Нет, на балу к Маргарите обращаются как к “черной королеве Марго”, а не к “светлой”. И Булгаков настойчивым повторением не только о сходстве, но и полной идентичности своей героини с эгоистичной в любви “вамп-женщиной” (такой, по крайней мере, предстает в одноименном романе А. Дюма королева Марго) снимает последние остатки романтики вокруг и этого персонажа. Ведь на балу Воланда среди гостей-преступников не названа королева Марго, — она там была собственной персоной. Только прибыла не в гробу из камина, как все остальные грешники, а как подлинная королева — через парадный ход, в сопровождении свиты самого Воланда. Это ее приветствовали преступники как свою, черную королеву, первую среди равных. Действительно, в облике Маргариты бал правила подлинная преступная королева, передавшая героине романа через крем Азазелло свои черты. Вспомним: при натирании тела крем источал тот же болотный запах, который исходил от вампира Геллы. Шрам на шее Геллы принято толковать как доказательство ее идентичности с подругой гетевского Фауста, казненной на плахе. Чтобы избежать путаницы, Булгаков вносит ясность эпизодом в импровизированном магазине во время сеанса магии в Варьете: там Гелла совершенно свободно и естественно перешла на французский язык. К тому же, в сохранившемся архиве писателя, в подборке материалов для романа имеется описание именно той королевы, которая послужила прототипом для героини романа А. Дюма.

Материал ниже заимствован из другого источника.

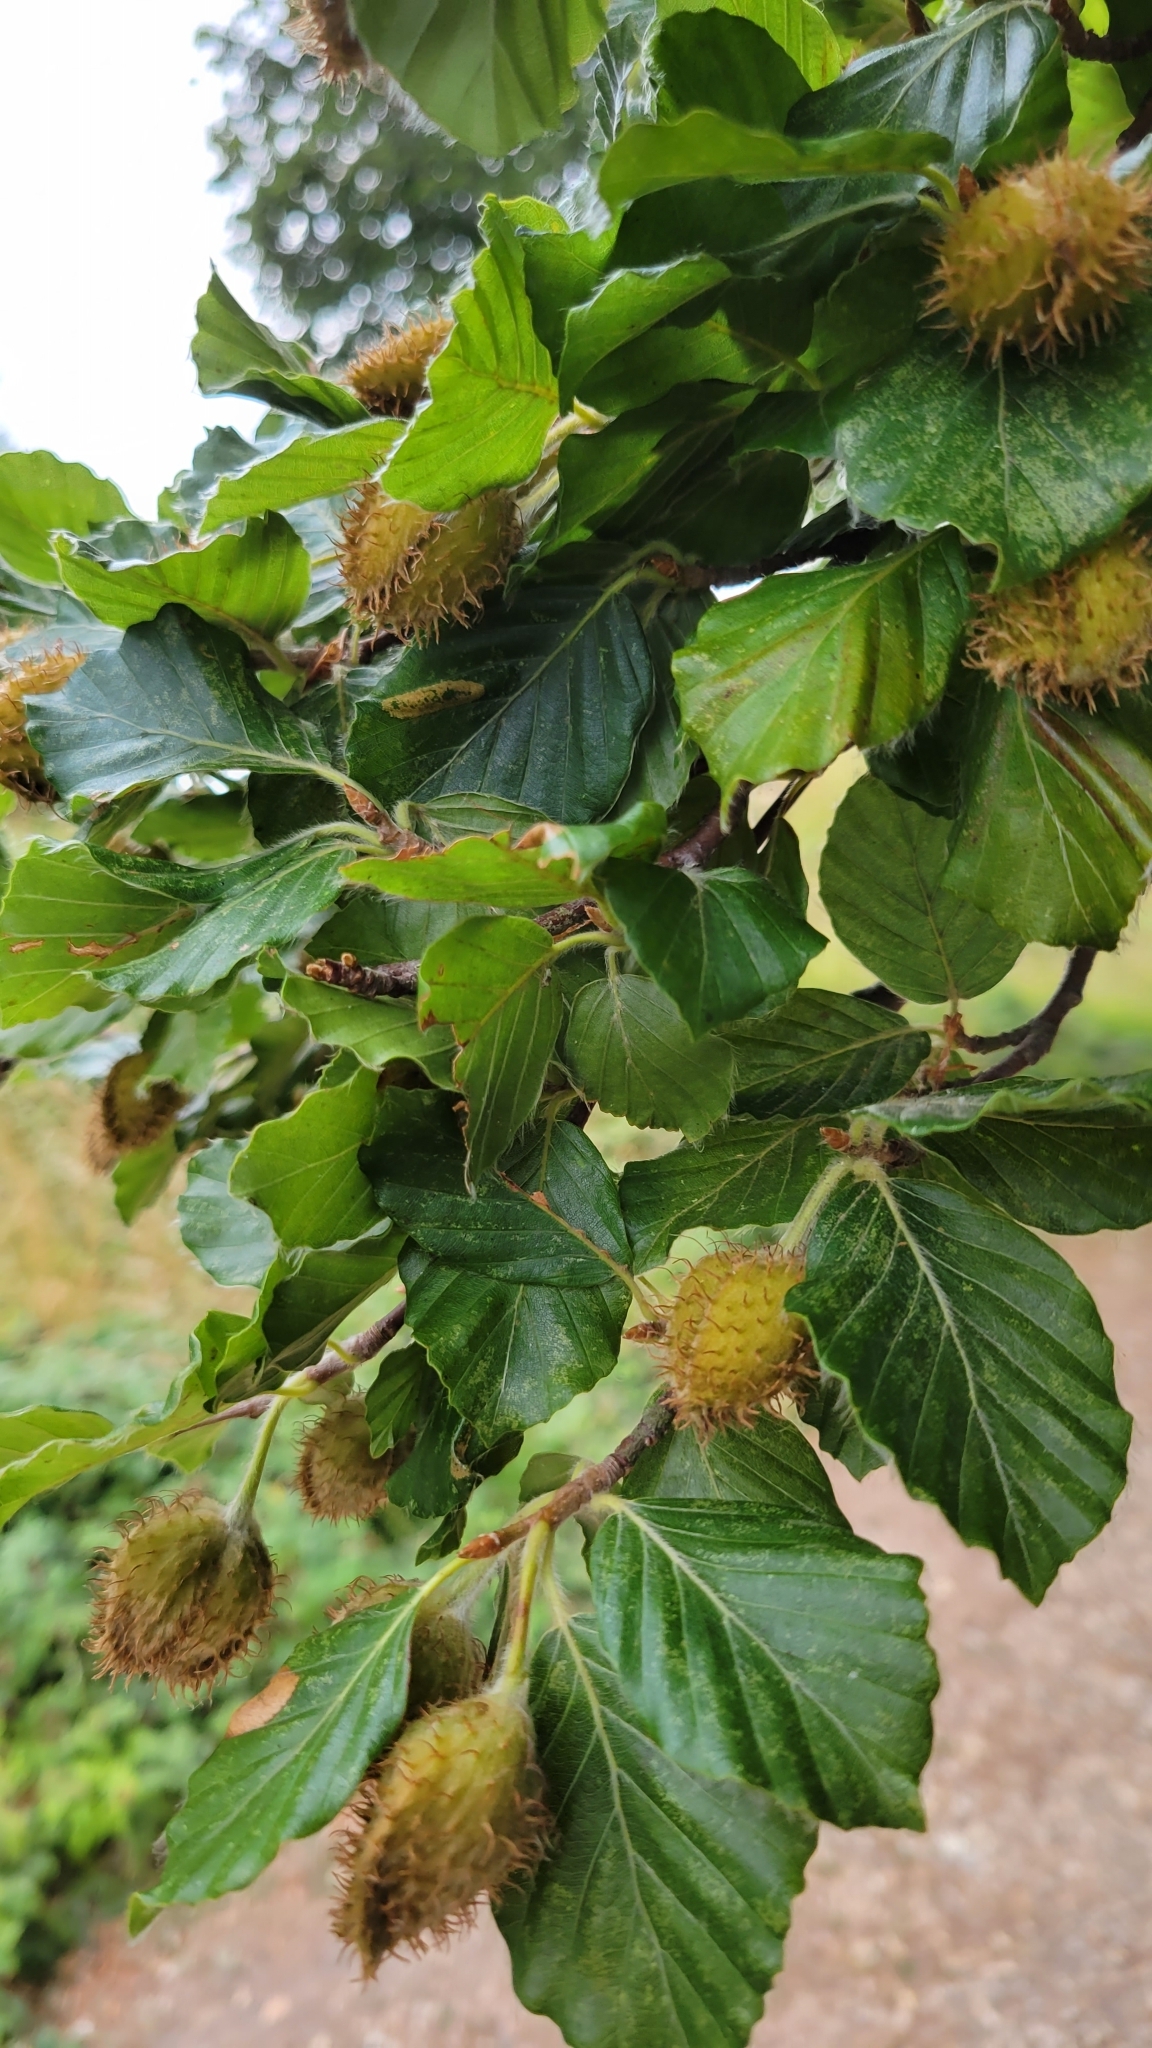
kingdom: Plantae
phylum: Tracheophyta
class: Magnoliopsida
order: Fagales
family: Fagaceae
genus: Fagus
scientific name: Fagus sylvatica
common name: Beech
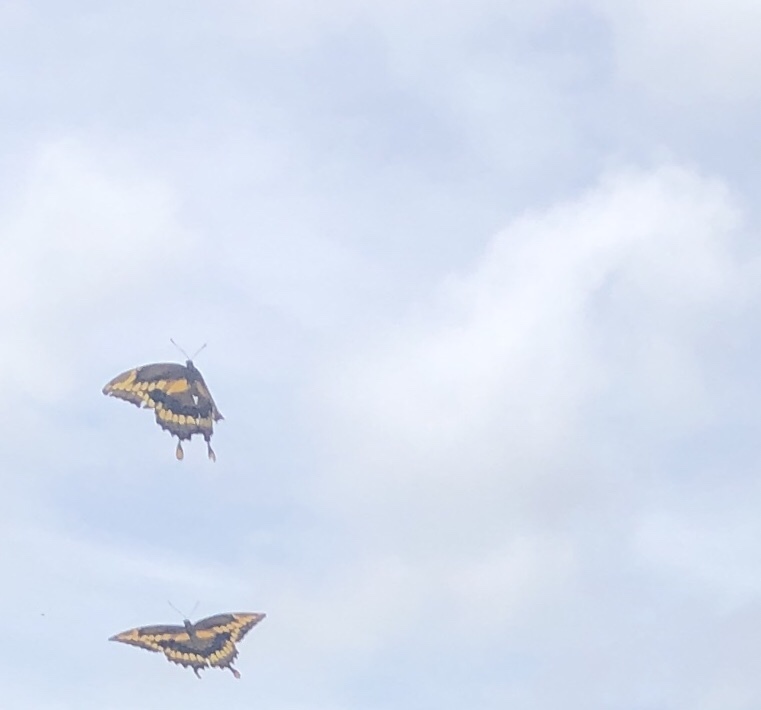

Встреча Мастера и Маргариты в переулке, где не было ни души, что Булгаков подчеркивает особо, произошла днем в центре Москвы рядом с многолюдной Тверской… На Патриарших в сцене знакомства писателей с дьяволом тоже не было ни души — там “безлюдность” была явно подстроена “шайкой” Воланда. Можно ли расценить эту бросающуюся в глаза параллель иначе, чем указание на то, что встреча Мастера с Маргаритой была подстроена Воландом?..
Одним из завершающих штрихов в формировании образа Маргариты как деструктивного начала в судьбе творческой личности являются обстоятельства ее последнего земного поступка — визита к Ивану Бездомному. Этот визит и поцелуй Маргариты на первый взгляд воспринимаются как душевный порыв, благословение… Но почему-то сравнивающие этот образ со “славной плеядой русских женщин” не спешат комментировать это место в романе; оно, судя по их работам, как бы отсутствует вообще. А казалось бы… “Светлый образ” целует, благословляет… Но вот сцена в “Великом канцлере”:
“Коровьев галантно подлетел к Маргарите, подхватил ее и водрузил на широкую спину лошади. Та шарахнулась, но Маргарита вцепилась в гриву и, оскалив зубы, засмеялась”.
Вопрос: почему лошадь шарахнулась от Маргариты? — Учуяла нечистую силу, ведьму. Но Маргарита не стушевалась, а осилила лошадь — действительно ведьма! К тому же, это “оскалив зубы” вряд ли может служить булгаковской характеристикой представительницы “славной плеяды” тургеневских женщин… Все-таки, ведьмы…
Так что поцелуй Маргариты был поцелуем вампира, бродячего мертвеца, высасывающего жизнь и силы из своих жертв.